___ DATA PROVIDED ___

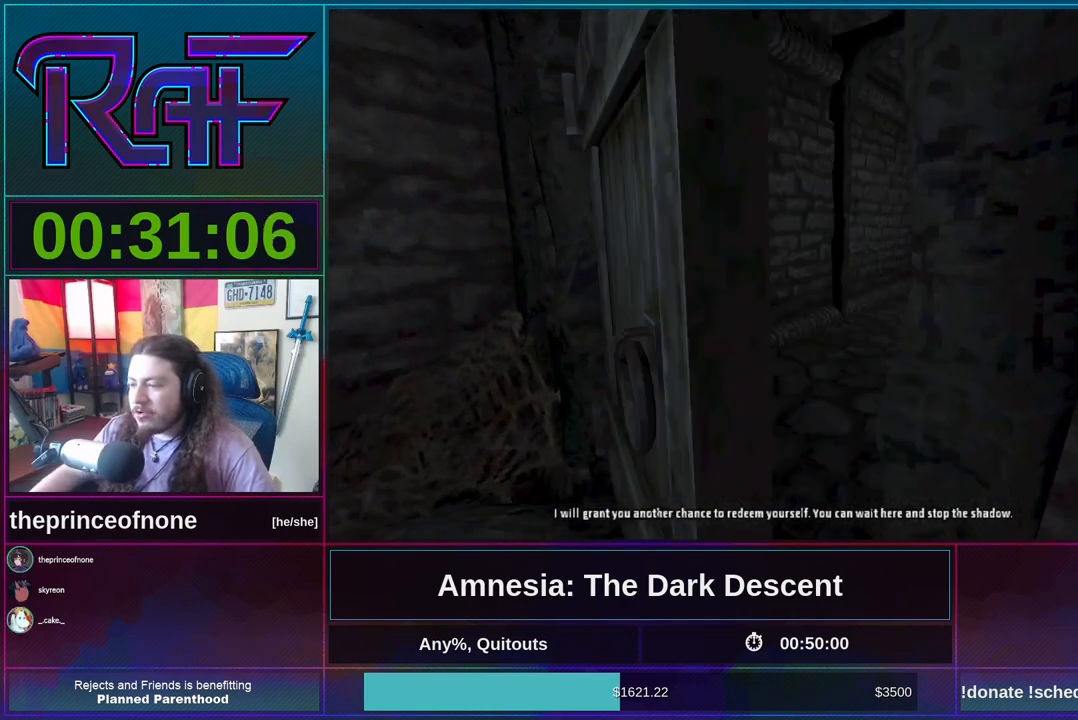
{"keys": ["shift", "w"], "mouse": [], "events": [[33, "d", "down"], [83, "s", "up"], [167, "d", "up"], [167, "mouse_left", "up"], [167, "w", "down"]]}
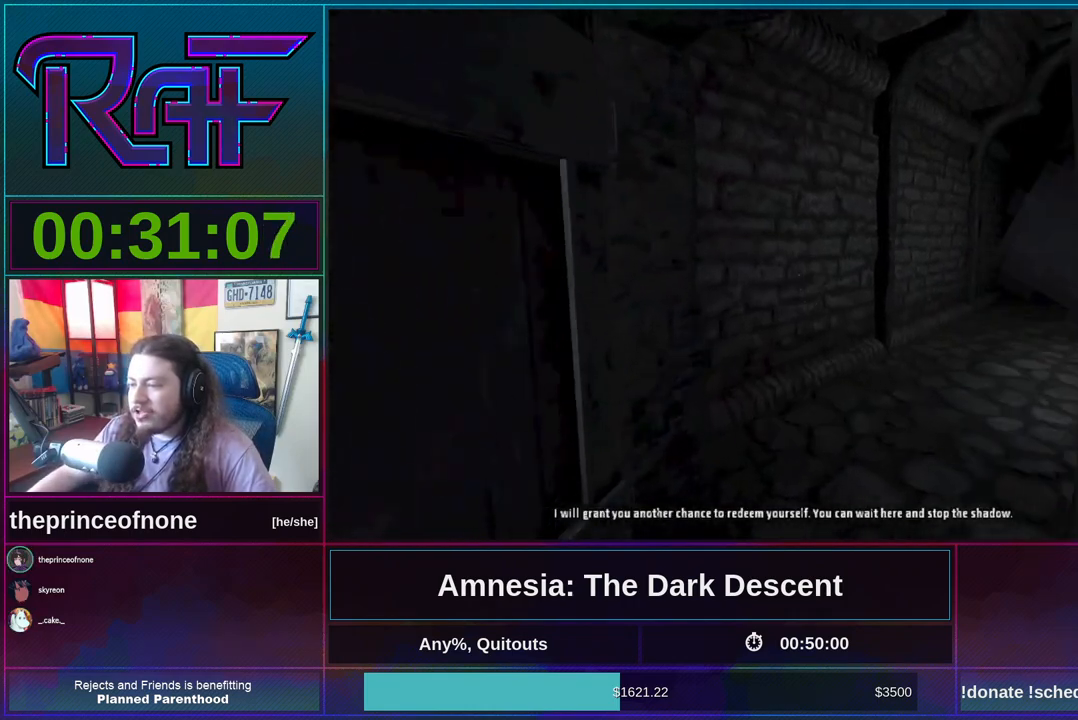
{"keys": ["shift", "w"], "mouse": [], "events": [[33, "a", "down"], [333, "a", "up"]]}
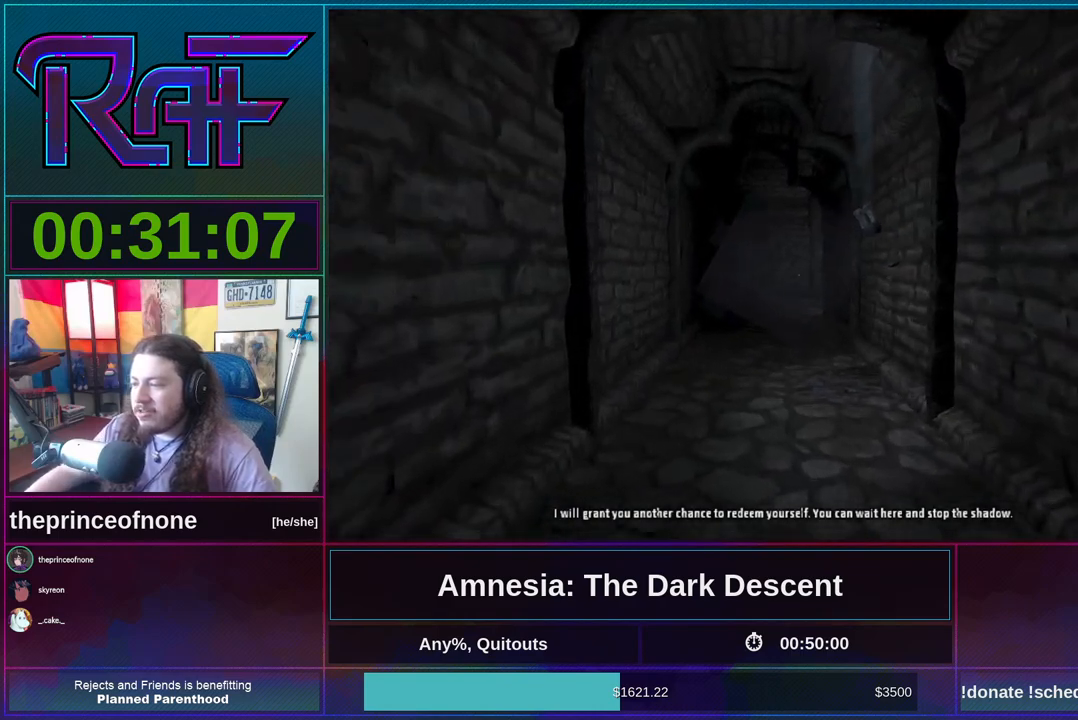
{"keys": ["shift", "w"], "mouse": [], "events": [[67, "mouse_wheel_down", "down"], [200, "mouse_wheel_down", "up"]]}
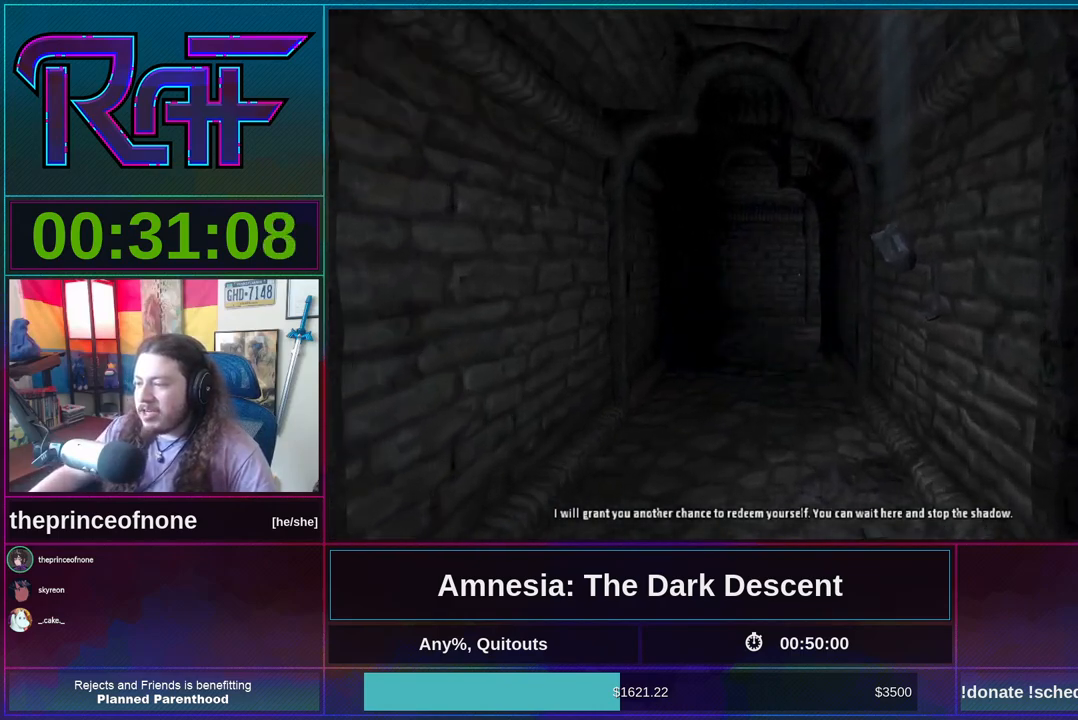
{"keys": ["shift", "w"], "mouse": ["wheel_down"], "events": [[433, "mouse_wheel_down", "down"]]}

___

Where the material contains pictures, leave them out and copy the rest verbatim.

{"keys": ["shift", "w"], "mouse": [], "events": [[33, "d", "down"], [83, "s", "up"], [167, "d", "up"], [167, "mouse_left", "up"], [167, "w", "down"]]}
{"keys": ["shift", "w"], "mouse": [], "events": [[33, "a", "down"], [333, "a", "up"]]}
{"keys": ["shift", "w"], "mouse": [], "events": [[67, "mouse_wheel_down", "down"], [200, "mouse_wheel_down", "up"]]}
{"keys": ["shift", "w"], "mouse": ["wheel_down"], "events": [[433, "mouse_wheel_down", "down"]]}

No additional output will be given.